There are essentially three alternative arrangements for the management of leasehold property – typically, where leaseholders own dwellings in a single block of flats, sharing the costs involved in the management of common areas, maintenance of the exterior parts of the building and its roof and any amenities which are shared by all of the residents of the block:

  • traditionally, these management costs are the responsibility of the freehold owning landlord, who charges each leaseholder a proportion of the costs for such expenditure as maintenance and insurance – the arrangement is considered in greater detail by the Lease Advisory Service;
  • alternatively, the leaseholders may have entered into agreement to share ownership of the freehold and apportion those costs collectively;
  • a third way lies in the legal entitlement of the majority of leaseholders to form a Right to Manage company for the specific purpose of managing their common interests in the maintenance, repair and insurance of the building in which they all share an interest – but without their needing to own or share ownership of the freehold.

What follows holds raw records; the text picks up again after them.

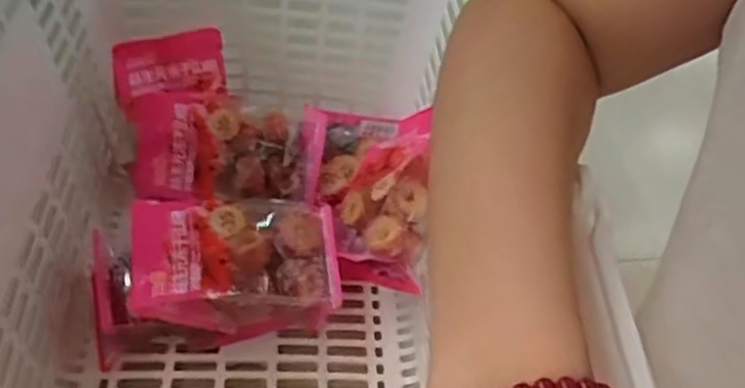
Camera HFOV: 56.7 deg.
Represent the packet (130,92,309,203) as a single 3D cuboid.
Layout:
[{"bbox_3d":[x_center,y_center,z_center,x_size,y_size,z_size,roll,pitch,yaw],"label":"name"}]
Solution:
[{"bbox_3d":[-0.119,-0.035,0.540,0.133,0.079,0.026,2,9,-5],"label":"packet"}]

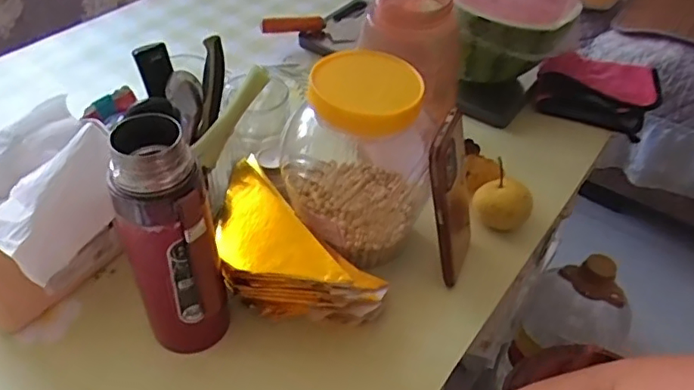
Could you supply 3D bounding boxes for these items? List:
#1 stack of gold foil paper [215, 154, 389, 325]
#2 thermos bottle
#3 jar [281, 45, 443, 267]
[{"bbox_3d":[-0.059,0.052,0.522,0.182,0.072,0.100,32,51,27],"label":"stack of gold foil paper"},{"bbox_3d":[-0.132,0.044,0.442,0.066,0.212,0.058,-2,44,-6],"label":"thermos bottle"},{"bbox_3d":[0.012,-0.043,0.538,0.137,0.170,0.125,2,44,-2],"label":"jar"}]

Why is Right to Manage insurance important?

  • one of the principal duties of any Right to Manage company formally set up by the relevant leaseholders is to ensure that the property is adequately insured – against such potentially major risks as fire, flooding, impacts (from vehicles or falling objects, such as trees and branches), escape of water, theft and vandalism;
  • when the leaseholders themselves assume the responsibilities otherwise taken on by their freeholding landlord, standard landlord insurance for the block of dwelling units is no longer sufficient or appropriate;
  • instead, purpose designed Right to Manage or RTM property insuranceis required in recognition of the responsibilities collectively assumed by the leaseholders themselves.

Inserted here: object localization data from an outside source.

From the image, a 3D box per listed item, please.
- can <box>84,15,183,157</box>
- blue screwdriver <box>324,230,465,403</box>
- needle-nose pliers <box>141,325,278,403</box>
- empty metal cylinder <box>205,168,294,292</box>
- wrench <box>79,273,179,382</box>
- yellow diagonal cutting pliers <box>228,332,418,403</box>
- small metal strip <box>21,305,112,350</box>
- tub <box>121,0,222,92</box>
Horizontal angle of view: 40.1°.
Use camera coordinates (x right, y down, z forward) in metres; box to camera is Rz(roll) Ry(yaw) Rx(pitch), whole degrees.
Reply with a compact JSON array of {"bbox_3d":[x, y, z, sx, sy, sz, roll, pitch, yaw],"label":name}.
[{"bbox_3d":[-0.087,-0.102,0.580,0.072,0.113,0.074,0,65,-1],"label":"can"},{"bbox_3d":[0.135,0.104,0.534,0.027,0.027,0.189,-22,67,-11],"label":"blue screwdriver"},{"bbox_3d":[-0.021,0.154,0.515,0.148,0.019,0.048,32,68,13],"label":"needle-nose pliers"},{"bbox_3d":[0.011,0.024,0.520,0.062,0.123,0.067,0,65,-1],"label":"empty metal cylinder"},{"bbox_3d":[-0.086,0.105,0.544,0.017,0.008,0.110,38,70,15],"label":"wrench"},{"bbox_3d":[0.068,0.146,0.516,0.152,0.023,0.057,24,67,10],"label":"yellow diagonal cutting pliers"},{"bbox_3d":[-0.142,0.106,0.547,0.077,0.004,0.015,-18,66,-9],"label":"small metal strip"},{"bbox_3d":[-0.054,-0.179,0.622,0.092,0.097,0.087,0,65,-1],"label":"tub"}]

Why do leaseholders exercise their Right to Manage?

Probably the key motivation for leaseholders in taking over the responsibilities and obligations traditionally exercised by the freeholding landlord is the opportunity for cost saving. With their keener and more immediate interest in controlling management costs, leaseholders may argue that they may have greater concern in negotiating competitive rates for essential services such as repairs, maintenance and insurance.

Furthermore, with respect to RTM insurance, there may be features which leaseholders may secure which are otherwise absent from the cover arranged by the freeholding landlord.

One example, is the extension of cover to such features of individual dwelling units as the fitted bathrooms and kitchens – including built-in cupboards of leaseholders’ flats. This is a detail typically overlooked or absent from some buildings insurance cover arranged by the freeholding landlord.

Where can RTM insurance be bought?

Although there are quite detailed rules on the formation of Right to Manage companies – principally relating to the need for a majority of leaseholders to agree to the formation of such a company and to the landlord’s obligations in recognising such a company – specialist RTM insurance is readily available from specialist providers of such cover.